Слава о директоре шла замечательная. Когда задерживали зарплату, он не томил рабочих ожиданием, а платил прямо из своего кармана. Артель была нехитрая – делали детские игрушки. Собственно даже не делали, а скупали по всей стране. А атлас и другую ткань, которую выделяли на игрушки, использовали не по назначению. Вернее, как раз по назначению, не сомневаюсь, директор артели знал в этом деле толк куда лучше, чем председатель Совмина…
Как и тысячи других дельных людей, бедняга умер в лагере. Что-то там не поделили дружки из партаппарата. Но многие, похожие на него, все же вырвались на свободу: алия семидесятых годов, вопреки утверждениям, была далеко не только «сионистской». Людей с головой, способных наладить капиталистическое производство, так сказать, «на дому» и понимавших, чем это им грозит в Союзе, уже тогда было немало.
А русские, и украинцы, и все другие трубили во весь голос: «Вот евреи – не то что кацапы или хохлы, – дружный народ!» А дружного и было только, что «дружно» штурмовали все и всяческие «ряды»: от «интернациональных» и «патриотических» до первых рядов в ЦДРИ, ЦДЛ и, конечно, в местных музыкально-драматических театрах, филармониях, где зачастую вообще были одни только евреи.
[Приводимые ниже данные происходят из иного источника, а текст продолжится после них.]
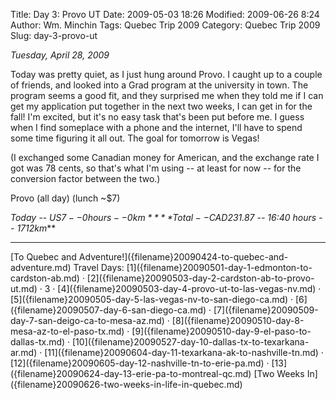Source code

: Title: Day 3: Provo UT
Date: 2009-05-03 18:26
Modified: 2009-06-26 8:24
Author: Wm. Minchin
Tags: Quebec Trip 2009
Category: Quebec Trip 2009
Slug: day-3-provo-ut

*Tuesday, April 28, 2009*

Today was pretty quiet, as I just hung around Provo. I caught up to a
couple of friends, and looked into a Grad program at the university in
town. The program seems a good fit, and they surprised me when they told
me if I can get my application put together in the next two weeks, I can
get in for the fall! I'm excited, but it's no easy task that's been put
before me. I guess when I find someplace with a phone and the internet,
I'll have to spend some time figuring it all out. The goal for tomorrow
is Vegas!

<!-- read more -->

(I exchanged some Canadian money for American, and the exchange rate I
got was 78 cents, so that's what I'm using -- at least for now -- for the
conversion factor between the two.)

Provo (all day) (lunch ~$7)

*Today -- US$7 -- 0 hours -- 0km*
***Total -- CAD$231.87 -- 16:40 hours -- 1712km***

---

<div class="text-center" markdown=1>
[To Quebec and Adventure!]({filename}20090424-to-quebec-and-adventure.md)  
Travel Days:
[1]({filename}20090501-day-1-edmonton-to-cardston-ab.md) ·
[2]({filename}20090503-day-2-cardston-ab-to-provo-ut.md) ·
3 ·
[4]({filename}20090503-day-4-provo-ut-to-las-vegas-nv.md) ·
[5]({filename}20090505-day-5-las-vegas-nv-to-san-diego-ca.md) ·
[6]({filename}20090507-day-6-san-diego-ca.md) ·
[7]({filename}20090509-day-7-san-deigo-ca-to-mesa-az.md) ·
[8]({filename}20090510-day-8-mesa-az-to-el-paso-tx.md) ·
[9]({filename}20090510-day-9-el-paso-to-dallas-tx.md) ·
[10]({filename}20090527-day-10-dallas-tx-to-texarkana-ar.md) ·
[11]({filename}20090604-day-11-texarkana-ak-to-nashville-tn.md) ·
[12]({filename}20090605-day-12-nashville-tn-to-erie-pa.md) ·
[13]({filename}20090624-day-13-erie-pa-to-montreal-qc.md)  
[Two Weeks In]({filename}20090626-two-weeks-in-life-in-quebec.md)
</div>

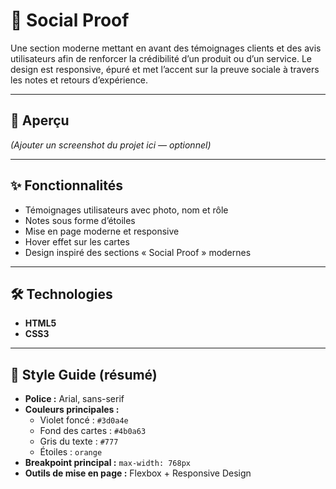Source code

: # 🌟 Social Proof

Une section moderne mettant en avant des témoignages clients et des avis utilisateurs afin de renforcer la crédibilité d’un produit ou d’un service. Le design est responsive, épuré et met l’accent sur la preuve sociale à travers les notes et retours d’expérience.

---

## 📸 Aperçu

*(Ajouter un screenshot du projet ici — optionnel)*

---

## ✨ Fonctionnalités

- Témoignages utilisateurs avec photo, nom et rôle
- Notes sous forme d’étoiles
- Mise en page moderne et responsive
- Hover effet sur les cartes
- Design inspiré des sections « Social Proof » modernes

---

## 🛠️ Technologies

- **HTML5**
- **CSS3**

---

## 🎨 Style Guide (résumé)

- **Police :** Arial, sans-serif  
- **Couleurs principales :**  
  - Violet foncé : `#3d0a4e`  
  - Fond des cartes : `#4b0a63`  
  - Gris du texte : `#777`  
  - Étoiles : `orange`  
- **Breakpoint principal :** `max-width: 768px`
- **Outils de mise en page :** Flexbox + Responsive Design



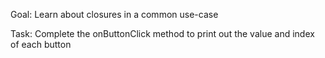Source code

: Goal: Learn about closures in a common use-case

Task: Complete the onButtonClick method to print out the value and index of each button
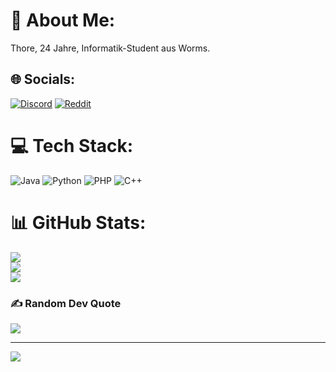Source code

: # 💫 About Me:
Thore, 24 Jahre, Informatik-Student aus Worms. 


## 🌐 Socials:
[![Discord](https://img.shields.io/badge/Discord-%237289DA.svg?logo=discord&logoColor=white)](https://discord.gg/https://discord.gg/eq2z8vTC) [![Reddit](https://img.shields.io/badge/Reddit-%23FF4500.svg?logo=Reddit&logoColor=white)](https://reddit.com/user/-Thore) 

# 💻 Tech Stack:
![Java](https://img.shields.io/badge/java-%23ED8B00.svg?style=for-the-badge&logo=java&logoColor=white) ![Python](https://img.shields.io/badge/python-3670A0?style=for-the-badge&logo=python&logoColor=ffdd54) ![PHP](https://img.shields.io/badge/php-%23777BB4.svg?style=for-the-badge&logo=php&logoColor=white) ![C++](https://img.shields.io/badge/c++-%2300599C.svg?style=for-the-badge&logo=c%2B%2B&logoColor=white)
# 📊 GitHub Stats:
![](https://github-readme-stats.vercel.app/api?username=ThoreEI&theme=dark&hide_border=true&include_all_commits=true&count_private=true)<br/>
![](https://github-readme-streak-stats.herokuapp.com/?user=ThoreEI&theme=dark&hide_border=true)<br/>
![](https://github-readme-stats.vercel.app/api/top-langs/?username=ThoreEI&theme=dark&hide_border=true&include_all_commits=true&count_private=true&layout=compact)

### ✍️ Random Dev Quote
![](https://quotes-github-readme.vercel.app/api?type=vetical&theme=radical)

---
[![](https://visitcount.itsvg.in/api?id=ThoreEI&icon=0&color=0)](https://visitcount.itsvg.in)

<!-- Proudly created with GPRM ( https://gprm.itsvg.in ) -->
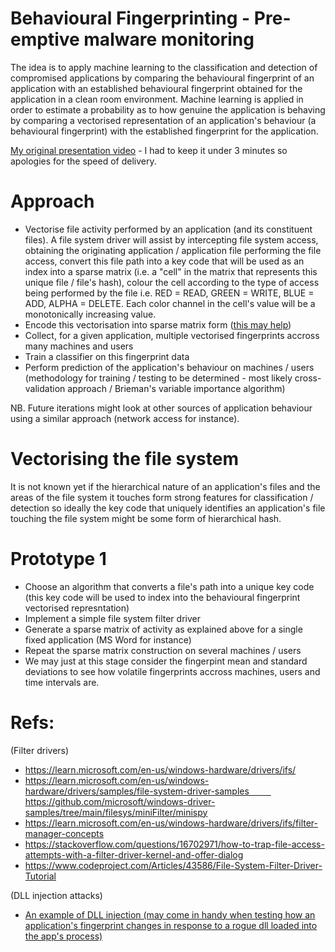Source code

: # Behavioural Fingerprinting - Pre-emptive malware monitoring
The idea is to apply machine learning to the classification and detection of compromised applications by comparing the behavioural fingerprint of an application with an established behavioural fingerprint obtained for the application in a clean room environment.
Machine learning is applied in order to estimate a probability as to how genuine the application is behaving by comparing a vectorised representation of an application's behaviour (a behavioural fingerprint) with the established fingerprint for the application.

[My original presentation video](https://youtu.be/ZaBt7gynkx4) - I had to keep it under 3 minutes so apologies for the speed of delivery.

# Approach
- Vectorise file activity performed by an application (and its constituent files). A file system driver will assist by intercepting file system access, obtaining the originating application / application file performing the file access, convert this file path into a key code that will be used as an index into a sparse matrix (i.e. a "cell" in the matrix that represents this unique file / file's hash), colour the cell according to the type of access being performed by the file i.e. RED = READ, GREEN = WRITE, BLUE = ADD, ALPHA = DELETE. Each color channel in the cell's value will be a monotonically increasing value.
- Encode this vectorisation into sparse matrix form ([this may help](https://github.com/google/neural-tangents))
- Collect, for a given application, multiple vectorised fingerprints accross many machines and users
- Train a classifier on this fingerprint data
- Perform prediction of the application's behaviour on machines / users (methodology for training / testing to be determined - most likely cross-validation approach / Brieman's variable importance algorithm)

NB. Future iterations might look at other sources of application behaviour using a similar approach (network access for instance).

# Vectorising the file system
It is not known yet if the hierarchical nature of an application's files and the areas of the file system it touches form strong features for classification / detection so ideally the key code that uniquely identifies an application's file touching the file system might be some form of hierarchical hash.

# Prototype 1
- Choose an algorithm that converts a file's path into a unique key code (this key code will be used to index into the behavioural fingerprint vectorised represntation)
- Implement a simple file system filter driver
- Generate a sparse matrix of activity as explained above for a single fixed application (MS Word for instance)
- Repeat the sparse matrix construction on several machines / users
- We may just at this stage consider the fingerpint mean and standard deviations to see how volatile fingerprints accross machines, users and time intervals are.

# Refs:

(Filter drivers)

- https://learn.microsoft.com/en-us/windows-hardware/drivers/ifs/
- https://learn.microsoft.com/en-us/windows-hardware/drivers/samples/file-system-driver-samples     https://github.com/microsoft/windows-driver-samples/tree/main/filesys/miniFilter/minispy
- https://learn.microsoft.com/en-us/windows-hardware/drivers/ifs/filter-manager-concepts
- https://stackoverflow.com/questions/16702971/how-to-trap-file-access-attempts-with-a-filter-driver-kernel-and-offer-dialog
- https://www.codeproject.com/Articles/43586/File-System-Filter-Driver-Tutorial

(DLL injection attacks)

- [An example of DLL injection (may come in handy when testing how an application's fingerprint changes in response to a rogue dll loaded into the app's process)](https://www.codeproject.com/Tips/5369555/Inject-DLL-in-Another-Process-using-Cplusplus-Win3)
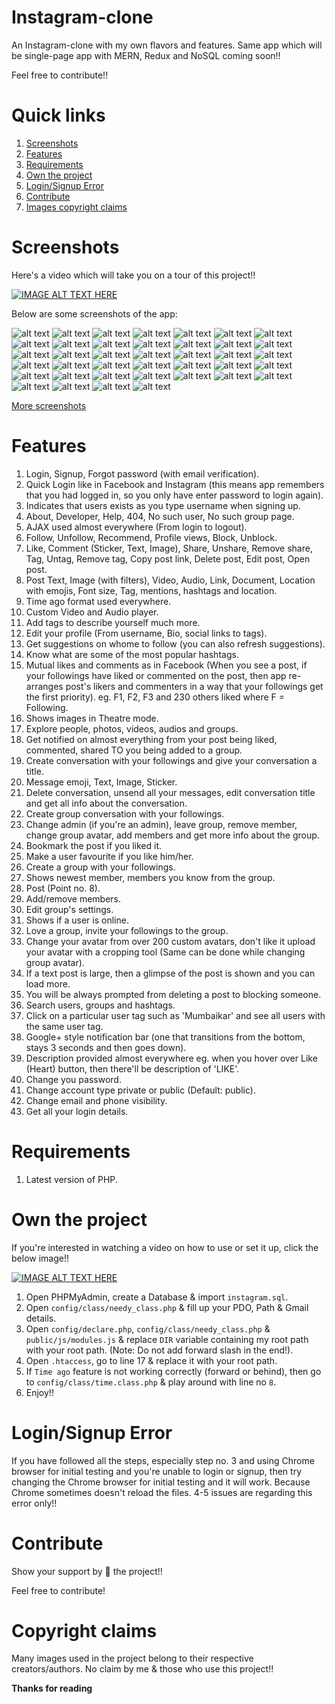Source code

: # Instagram-clone
An Instagram-clone with my own flavors and features. Same app which will be single-page app with MERN, Redux and NoSQL coming soon!!

Feel free to contribute!!

# Quick links
1. [Screenshots](#screenshots)
2. [Features](#features)
3. [Requirements](#requirements)
4. [Own the project](#own-the-project)
5. [Login/Signup Error](#loginsignup-error)
6. [Contribute](#contribute)
7. [Images copyright claims](#copyright-claims)

# Screenshots

Here's a video which will take you on a tour of this project!!

[![IMAGE ALT TEXT HERE](http://img.youtube.com/vi/pwoXUIjRxfk/0.jpg)](https://www.youtube.com/watch?v=pwoXUIjRxfk)

Below are some screenshots of the app:

![alt text](https://github.com/yTakkar/Instagram-clone/blob/master/screenshots/Snap%202017-05-26%20at%2023.29.09.png)
![alt text](https://github.com/yTakkar/Instagram-clone/blob/master/screenshots/Snap%202017-05-23%20at%2000.15.48.png)
![alt text](https://github.com/yTakkar/Instagram-clone/blob/master/screenshots/Snap%202017-05-23%20at%2000.15.08.png)
![alt text](https://github.com/yTakkar/Instagram-clone/blob/master/screenshots/Snap%202017-05-23%20at%2000.13.55.png)
![alt text](https://github.com/yTakkar/Instagram-clone/blob/master/screenshots/Snap%202017-05-23%20at%2000.17.01.png)
![alt text](https://github.com/yTakkar/Instagram-clone/blob/master/screenshots/Snap%202017-05-23%20at%2000.17.47.png)
![alt text](https://github.com/yTakkar/Instagram-clone/blob/master/screenshots/Snap%202017-05-23%20at%2000.18.01.png)
![alt text](https://github.com/yTakkar/Instagram-clone/blob/master/screenshots/Snap%202017-05-23%20at%2000.18.35.png)
![alt text](https://github.com/yTakkar/Instagram-clone/blob/master/screenshots/Snap%202017-05-23%20at%2000.18.44.png)
![alt text](https://github.com/yTakkar/Instagram-clone/blob/master/screenshots/Snap%202017-05-23%20at%2000.21.18.png)
![alt text](https://github.com/yTakkar/Instagram-clone/blob/master/screenshots/Snap%202017-05-23%20at%2000.22.51.png)
![alt text](https://github.com/yTakkar/Instagram-clone/blob/master/screenshots/Snap%202017-05-23%20at%2000.23.04.png)
![alt text](https://github.com/yTakkar/Instagram-clone/blob/master/screenshots/Snap%202017-05-23%20at%2000.24.19.png)
![alt text](https://github.com/yTakkar/Instagram-clone/blob/master/screenshots/Snap%202017-05-23%20at%2000.24.49.png)
![alt text](https://github.com/yTakkar/Instagram-clone/blob/master/screenshots/Snap%202017-05-23%20at%2000.25.16.png)
![alt text](https://github.com/yTakkar/Instagram-clone/blob/master/screenshots/Snap%202017-05-23%20at%2000.25.36.png)
![alt text](https://github.com/yTakkar/Instagram-clone/blob/master/screenshots/Snap%202017-05-23%20at%2000.26.56.png)
![alt text](https://github.com/yTakkar/Instagram-clone/blob/master/screenshots/Snap%202017-05-23%20at%2000.28.22.png)
![alt text](https://github.com/yTakkar/Instagram-clone/blob/master/screenshots/Snap%202017-05-23%20at%2000.29.05.png)
![alt text](https://github.com/yTakkar/Instagram-clone/blob/master/screenshots/Snap%202017-05-23%20at%2000.29.15.png)
![alt text](https://github.com/yTakkar/Instagram-clone/blob/master/screenshots/Snap%202017-05-23%20at%2000.21.36.png)
![alt text](https://github.com/yTakkar/Instagram-clone/blob/master/screenshots/Snap%202017-05-23%20at%2000.29.37.png)
![alt text](https://github.com/yTakkar/Instagram-clone/blob/master/screenshots/Snap%202017-05-23%20at%2000.40.15.png)
![alt text](https://github.com/yTakkar/Instagram-clone/blob/master/screenshots/Snap%202017-05-23%20at%2000.40.51.png)
![alt text](https://github.com/yTakkar/Instagram-clone/blob/master/screenshots/Snap%202017-05-23%20at%2000.41.04.png)
![alt text](https://github.com/yTakkar/Instagram-clone/blob/master/screenshots/Snap%202017-05-23%20at%2000.41.19.png)
![alt text](https://github.com/yTakkar/Instagram-clone/blob/master/screenshots/Snap%202017-05-23%20at%2000.53.13.png)
![alt text](https://github.com/yTakkar/Instagram-clone/blob/master/screenshots/Snap%202017-05-23%20at%2000.53.25.png)
![alt text](https://github.com/yTakkar/Instagram-clone/blob/master/screenshots/Snap%202017-05-23%20at%2000.53.48.png)
![alt text](https://github.com/yTakkar/Instagram-clone/blob/master/screenshots/Snap%202017-05-23%20at%2001.07.30.png)
![alt text](https://github.com/yTakkar/Instagram-clone/blob/master/screenshots/Snap%202017-05-23%20at%2001.07.43.png)
![alt text](https://github.com/yTakkar/Instagram-clone/blob/master/screenshots/Snap%202017-05-23%20at%2001.08.17.png)
![alt text](https://github.com/yTakkar/Instagram-clone/blob/master/screenshots/Snap%202017-05-23%20at%2001.08.55.png)
![alt text](https://github.com/yTakkar/Instagram-clone/blob/master/screenshots/Snap%202017-05-23%20at%2001.09.30.png)
![alt text](https://github.com/yTakkar/Instagram-clone/blob/master/screenshots/Snap%202017-05-23%20at%2001.23.35.png)
![alt text](https://github.com/yTakkar/Instagram-clone/blob/master/screenshots/Snap%202017-05-26%20at%2023.04.45.png)
![alt text](https://github.com/yTakkar/Instagram-clone/blob/master/screenshots/Snap%202017-05-26%20at%2023.18.34.png)
![alt text](https://github.com/yTakkar/Instagram-clone/blob/master/screenshots/Snap%202017-05-26%20at%2023.19.28.png)
![alt text](https://github.com/yTakkar/Instagram-clone/blob/master/screenshots/Snap%202017-05-26%20at%2023.27.33.png)

[More screenshots](https://www.dropbox.com/sh/7yysaawc7fn4ls0/AAAebtBOyYk-hiLXBjHxTz-da?dl=0 "More screenshots")

# Features
1. Login, Signup, Forgot password (with email verification).
2. Quick Login like in Facebook and Instagram (this means app remembers that you had logged in, so you only have enter password to login again).
3. Indicates that users exists as you type username when signing up.
4. About, Developer, Help, 404, No such user, No such group page.
5. AJAX used almost everywhere (From login to logout).
6. Follow, Unfollow, Recommend, Profile views, Block, Unblock.
7. Like, Comment (Sticker, Text, Image), Share, Unshare, Remove share, Tag, Untag, Remove tag, Copy post link, Delete post, Edit post, Open post.
8. Post Text, Image (with filters), Video, Audio, Link, Document, Location with emojis, Font size, Tag, mentions, hashtags and location.
9. Time ago format used everywhere.
10. Custom Video and Audio player.
11. Add tags to describe yourself much more.
12. Edit your profile (From username, Bio, social links to tags).
13. Get suggestions on whome to follow (you can also refresh suggestions).
14. Know what are some of the most popular hashtags.
15. Mutual likes and comments as in Facebook (When you see a post, if your followings have liked or commented on the post, then app re-arranges post's likers and commenters in a way that your followings get the first priority).
eg. F1, F2, F3 and 230 others liked where F = Following.
16. Shows images in Theatre mode.
17. Explore people, photos, videos, audios and groups.
18. Get notified on almost everything from your post being liked, commented, shared TO you being added to a group.
19. Create conversation with your followings and give your conversation a title.
20. Message emoji, Text, Image, Sticker.
21. Delete conversation, unsend all your messages, edit conversation title and get all info about the conversation.
22. Create group conversation with your followings.
23. Change admin (if you're an admin), leave group, remove member, change group avatar, add members and get more info about the group.
24. Bookmark the post if you liked it.
25. Make a user favourite if you like him/her.
26. Create a group with your followings.
27. Shows newest member, members you know from the group.
28. Post (Point no. 8).
29. Add/remove members.
30. Edit group's settings.
31. Shows if a user is online.
32. Love a group, invite your followings to the group.
33. Change your avatar from over 200 custom avatars, don't like it upload your avatar with a cropping tool (Same can be done while changing group avatar).
34. If a text post is large, then a glimpse of the post is shown and you can load more.
35. You will be always prompted from deleting a post to blocking someone.
36. Search users, groups and hashtags.
37. Click on a particular user tag such as 'Mumbaikar' and see all users with the same user tag.
38. Google+ style notification bar (one that transitions from the bottom, stays 3 seconds and then goes down).
39. Description provided almost everywhere eg. when you hover over Like (Heart) button, then there'll be description of 'LIKE'.
40. Change you password.
41. Change account type private or public (Default: public).
42. Change email and phone visibility.
43. Get all your login details.

# Requirements
1. Latest version of PHP.

# Own the project

If you're interested in watching a video on how to use or set it up, click the below image!!

[![IMAGE ALT TEXT HERE](http://img.youtube.com/vi/jI_z-4XWLLk/0.jpg)](https://www.youtube.com/watch?v=jI_z-4XWLLk)

1. Open PHPMyAdmin, create a Database & import `instagram.sql`. 
2. Open `config/class/needy_class.php` & fill up your PDO, Path & Gmail details.
3. Open `config/declare.php`, `config/class/needy_class.php` & `public/js/modules.js` & replace `DIR` variable containing my root path with your root path. (Note: Do not add forward slash in the end!).
4. Open `.htaccess`, go to line 17 & replace it with your root path.
5. If `Time ago` feature is not working correctly (forward or behind), then go to `config/class/time.class.php` & play around with line no `8`.
6. Enjoy!!

# Login/Signup Error

If you have followed all the steps, especially step no. 3 and using Chrome browser for initial testing and you're unable to login or signup, then try changing the Chrome browser for initial testing and it will work. Because Chrome sometimes doesn't reload the files.
4-5 issues are regarding this error only!!

# Contribute
Show your support by 🌟 the project!!

Feel free to contribute!

# Copyright claims
Many images used in the project belong to their respective creators/authors. No claim by me & those who use this project!!

**Thanks for reading**
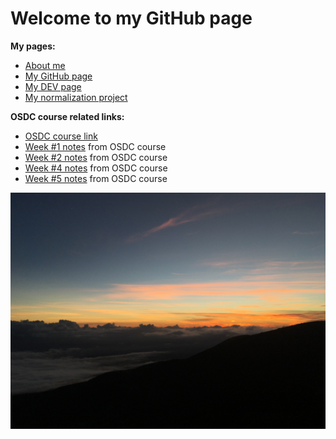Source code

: # Welcome to my GitHub page

**My pages:**
* [About me](/about)
* [My GitHub page](https://github.com/adieg)
* [My DEV page](https://dev.to/adieg)
* [My normalization project](https://github.com/adieg/MyProject)

**OSDC course related links:**
* [OSDC course link](https://osdc.code-maven.com/)
*   [Week #1 notes](https://dev.to/adieg/osdc-course-2023-post-1-3b7) from OSDC course 
*   [Week #2 notes](https://dev.to/adieg/osdc-course-2023-post-2-1n) from OSDC course 
*   [Week #4 notes](https://dev.to/adieg/osdc-course-2023-post-4-ng6) from OSDC course 
*   [Week #5 notes](https://dev.to/adieg/osdc-course-2023-post-5-346n) from OSDC course 

![](https://github.com/adieg/adieg.github.io/blob/main/IMG_9066.JPG?raw=true)
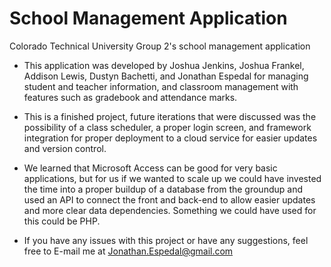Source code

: # School Management Application

Colorado Technical University Group 2's school management application

- This application was developed by Joshua Jenkins, Joshua Frankel, Addison Lewis, Dustyn Bachetti, and Jonathan Espedal
for managing student and teacher information, and classroom management with features such as gradebook and attendance marks.

- This is a finished project, future iterations that were discussed was the possibility of a class scheduler, a proper login
screen, and framework integration for proper deployment to a cloud service for easier updates and version control.

- We learned that Microsoft Access can be good for very basic applications, but for us if we wanted to scale up we could have
invested the time into a proper buildup of a database from the groundup and used an API to connect the front and back-end to
allow easier updates and more clear data dependencies. Something we could have used for this could be PHP.

- If you have any issues with this project or have any suggestions, feel free to E-mail me at Jonathan.Espedal@gmail.com

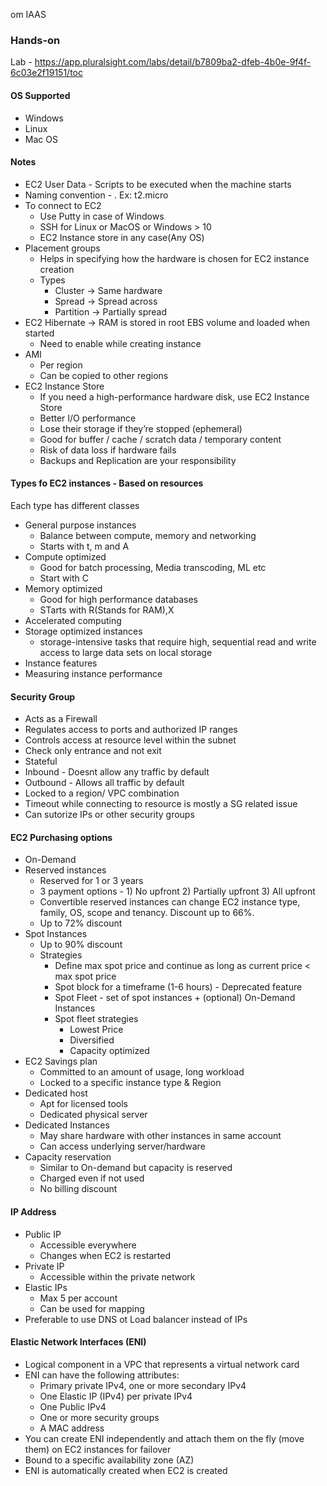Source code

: om
IAAS

### Hands-on
Lab - https://app.pluralsight.com/labs/detail/b7809ba2-dfeb-4b0e-9f4f-6c03e2f19151/toc

#### OS Supported
- Windows
- Linux
- Mac OS

#### Notes

- EC2 User Data - Scripts to be executed when the machine starts
- Naming convention - <instance type><generation>.<resource size> Ex: t2.micro
- To connect to EC2
  - Use Putty in case of Windows
  - SSH for Linux or MacOS or Windows > 10
  - EC2 Instance store in any case(Any OS)
- Placement groups
  - Helps in specifying how the hardware is chosen for EC2 instance creation
  - Types
    - Cluster -> Same hardware
    - Spread -> Spread across
    - Partition -> Partially spread
- EC2 Hibernate -> RAM is stored in root EBS volume and loaded when started
  - Need to enable while creating instance
- AMI
  - Per region
  - Can be copied to other regions
- EC2 Instance Store
  - If you need a high-performance hardware disk, use EC2 Instance Store
  - Better I/O performance
  - Lose their storage if they’re stopped (ephemeral)
  - Good for buffer / cache / scratch data / temporary content 
  - Risk of data loss if hardware fails
  - Backups and Replication are your responsibility
  
  
#### Types fo EC2 instances - Based on resources

Each type has different classes
- General purpose instances
  - Balance between compute, memory and networking
  - Starts with t, m and A
- Compute optimized
  - Good for batch processing, Media transcoding, ML etc
  - Start with C
- Memory optimized
  - Good for high performance databases
  - STarts with R(Stands for RAM),X
- Accelerated computing
- Storage optimized instances
  -  storage-intensive tasks that require high, sequential read and write access to large data sets on local storage
- Instance features
- Measuring instance performance

#### Security Group
- Acts as a Firewall
- Regulates access to ports and authorized IP ranges
- Controls access at resource level within the subnet
- Check only entrance and not exit  
- Stateful
- Inbound - Doesnt allow any traffic by default
- Outbound - Allows all traffic by default
- Locked to a region/ VPC combination
- Timeout while connecting to resource is mostly a SG related issue
- Can sutorize IPs or other security groups

#### EC2 Purchasing options
- On-Demand
- Reserved instances
  - Reserved for 1 or 3 years
  - 3 payment options - 1) No upfront 2) Partially upfront 3) All upfront
  - Convertible reserved instances can change EC2 instance type, family, OS, scope and tenancy. Discount up to 66%.
  - Up to 72% discount
- Spot Instances
  - Up to 90% discount
  - Strategies
    - Define max spot price and continue as long as current price < max spot price
    - Spot block for a timeframe (1-6 hours) - Deprecated feature
    - Spot Fleet - set of spot instances + (optional) On-Demand Instances
    - Spot fleet strategies
       - Lowest Price
       - Diversified
       - Capacity optimized
- EC2 Savings plan 
  - Committed to an amount of usage, long workload
  - Locked to a specific instance type & Region
- Dedicated host
  - Apt for licensed tools
  - Dedicated physical server
- Dedicated Instances
  - May share hardware with other instances in same account
  - Can access underlying server/hardware
- Capacity reservation
  - Similar to On-demand but capacity is reserved
  - Charged even if not used
  - No billing discount

 #### IP Address
 - Public IP 
   - Accessible everywhere
   - Changes when EC2 is restarted
- Private IP
   - Accessible within the private network
- Elastic IPs
   - Max 5 per account
   - Can be used for mapping
- Preferable to use DNS ot Load balancer instead of IPs                                                                       

#### Elastic Network Interfaces (ENI)
- Logical component in a VPC that represents a virtual network card
- ENI can have the following attributes:
  - Primary private IPv4, one or more secondary IPv4
  - One Elastic IP (IPv4) per private IPv4
  - One Public IPv4
  - One or more security groups
  - A MAC address 
- You can create ENI independently and attach them on the fly (move them) on EC2 instances for failover
- Bound to a specific availability zone (AZ)
- ENI is automatically created when EC2 is created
Я ходил по комнате и думал, что эти воспоминания – не самые неприятные, нет, они сегодня как раз особенно и греют душу и вызывают щемящую тоску, которая, в конце концов, материализуется в шекели. А шекели будут отданы все тем же гастролерам – от ансамбля бывшей Советской Армии до Филиппа Киркорова. Верные себе «русские» евреи опять оказываются в первых рядах. Вот только нашего Разбойничка искать на этих концертах – пустое дело. Впрочем, и не надо. Он вас сам найдет, как сейчас меня, которого в очередной раз распирает от гордости и самонадеянности – верный признак, что вновь обдерут как липку. А что ж делать, мы ведь «тонкие», мы «без кожи», ранимые, взлелеянные мировой еврейской скорбью, нешутейными проблемами Вечного Жида, мы же образование свое выстрадали на философских факультетах университетов и в консерваториях… Ну, какой еще там базар? Что за биржа? Непристойно-с!
Когда-то дед в местечке мечтал детей выучить.